Mieux qu’une somme théorique consacrée aux corps mutants du cinéma, le livre de Nicole Brenez est une invitation au voyage en même temps qu’une célébration du beau.Livre Ce gros livre somptueux, ce beau livre intimidant, et auquel on ne saurait rendre ici justice en si peu d’espace, n’a pourtant rien d’une somme. C’est bien mieux […]
Mieux qu’une somme théorique consacrée aux corps mutants du cinéma, le livre de Nicole Brenez est une invitation au voyage en même temps qu’une célébration du beau.
Livre Ce gros livre somptueux, ce beau livre intimidant, et auquel on ne saurait rendre ici justice en si peu d’espace, n’a pourtant rien d’une somme. C’est bien mieux : une invitation au voyage. Rien de moins qu’une tentative pour repenser l’analyse des films en les reprenant authentiquement comme point de départ et en y puisant les outils théoriques pour définir les modes filmiques de représentation, et plus
précisément de figuration, dans ce qu’ils ont de plus singulier. Dans sa volonté d’explorer le cinéma sur ses franges les plus aventureuses, son investigation du jamais vu, Nicole Brenez rencontre et convoque aussi bien le cinéma expérimental (qu’elle programme avec ferveur à la Cinémathèque), de Jack Smith à Paul Sharits, que des classiques où le politique vient mettre en crise la notion même de personnage (Viva Villa !, Citizen Kane), autant Rossellini (et sa construction du donné) que le fantastique (de Carpenter à Argento) comme cinéma par excellence, en passant par quelques-uns des plus passionnants contemporains : on a rarement lu pages plus pénétrantes sur De Palma ou John Woo, plus vibrantes sur Ferrara (dont le mal-aimé Body snatchers fait figure ici de sésame théorique), sans compter l’une des plus concises et des plus éclairantes descriptions possibles de la logique de Lost highway.
Le sous-titre du livre indique clairement son postulat. Le cinéma a un objet, aussi privilégié que fuyant : le corps, ses aléas, ses avatars, sachant qu’au cinéma « il peut y avoir personnage sans personne ou corps sans support », que ce statut du corps est un enjeu aussi esthétique que scientifique (comme le prouve l’archéologie même du cinéma, de Marey à Muybridge), et qu’il nous oblige à questionner autant l’héritage de nos représentations, bien antérieur au cinéma (qui le reconduit parfois à son insu même), que le devenir de l’espèce humaine, en pleine redéfinition : qu’est-ce que l’homme ? un animal ? une machine ? une image divine ? un idéal formel ? un type social ? un point de passage vers l’inhumain ? Sans compter ces moments où l’on a affaire à un pur corps de cinéma, somme d’éléments sans total, ou au contraire présence têtue qui n’existe que pour elle-même, ou bien corps malade et indéchiffrable, et tous ces corps flottants (Dead man, Eastwood), trop hantés, trop peu habités.
Corps mutant, corps toujours mouvant, dans l’espace (du danseur Travolta aux envols et aux ballets des films de Hong-Kong) et dans son identité, dans le paradoxe de l’incarnation du personnage dans l’acteur, ou de la présence de l’anonyme (le documentaire ethnographique, ou le figurant comme pierre d’achoppement de la figuration) ; corps comme impensé du cinéma et détour nécessaire pour penser (le) cinéma.
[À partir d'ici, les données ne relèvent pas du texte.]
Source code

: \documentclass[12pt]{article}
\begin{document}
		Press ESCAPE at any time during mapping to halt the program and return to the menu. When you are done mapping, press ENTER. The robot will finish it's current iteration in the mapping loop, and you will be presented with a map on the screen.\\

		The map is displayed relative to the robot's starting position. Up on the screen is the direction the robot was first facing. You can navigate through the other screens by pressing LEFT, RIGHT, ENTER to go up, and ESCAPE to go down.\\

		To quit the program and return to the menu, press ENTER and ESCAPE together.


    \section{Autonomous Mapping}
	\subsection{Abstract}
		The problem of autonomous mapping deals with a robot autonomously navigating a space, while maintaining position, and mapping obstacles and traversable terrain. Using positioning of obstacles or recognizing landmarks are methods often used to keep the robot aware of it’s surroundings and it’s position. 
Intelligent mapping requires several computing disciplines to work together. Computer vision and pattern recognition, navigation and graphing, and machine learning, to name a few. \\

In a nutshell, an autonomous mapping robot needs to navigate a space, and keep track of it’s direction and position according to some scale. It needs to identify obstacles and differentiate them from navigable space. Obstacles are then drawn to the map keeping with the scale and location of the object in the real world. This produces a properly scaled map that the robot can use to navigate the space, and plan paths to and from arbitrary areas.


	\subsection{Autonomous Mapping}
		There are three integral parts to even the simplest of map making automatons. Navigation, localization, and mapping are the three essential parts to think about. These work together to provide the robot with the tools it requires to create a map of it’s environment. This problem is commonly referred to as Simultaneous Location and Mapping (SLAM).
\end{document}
Tout film (se) définit (comme) la trajectoire d’un corps, tout film construit les contours de ce corps. Corps fuyant, enfin, et dont la labilité même permet l’invention du cinéaste et le trouble du spectateur : « De ce que le corps ne soit pas là, il n’y a pas à conclure à une perte de substance ni à une défection : le film en multiplie les épreuves, et c’est bien parce qu’il faut faire revenir quelque chose du corps que le cinéma est vivant.« C’est dans cet entre-deux que le cinéma peut relever à la fois de la transparence bazinienne et de la pure invention plastique, entre réel et rêve, dévoilement du monde et autarcie formaliste, matérialité et cosa mentale. En se rappelant toujours que le cinéma ne montre et ne pense pas des entités mais des rapports. Et le livre lui-même devient mise en rapport, traité des images et rêverie sur des titres, méthode et collage, manifeste et hypothèse, instrument d’analyse et célébration du beau.
Comme chez Deleuze, le cinéma est ici outil de pensée, qui ne se contente pas de refléter le monde mais le réfléchit, c’est-à-dire en enrichit notre perception, nous aide à y penser, donc, des rapports nouveaux. La beauté de ce livre n’est pas seulement d’ouvrir de nouvelles perspectives théoriques, mais aussi de s’inscrire contre une certaine mélancolie mortifère de la cinéphilie à laquelle nous sommes tous plus ou moins sujets, pour nous suggérer que le cinéma ne fait jamais que commencer.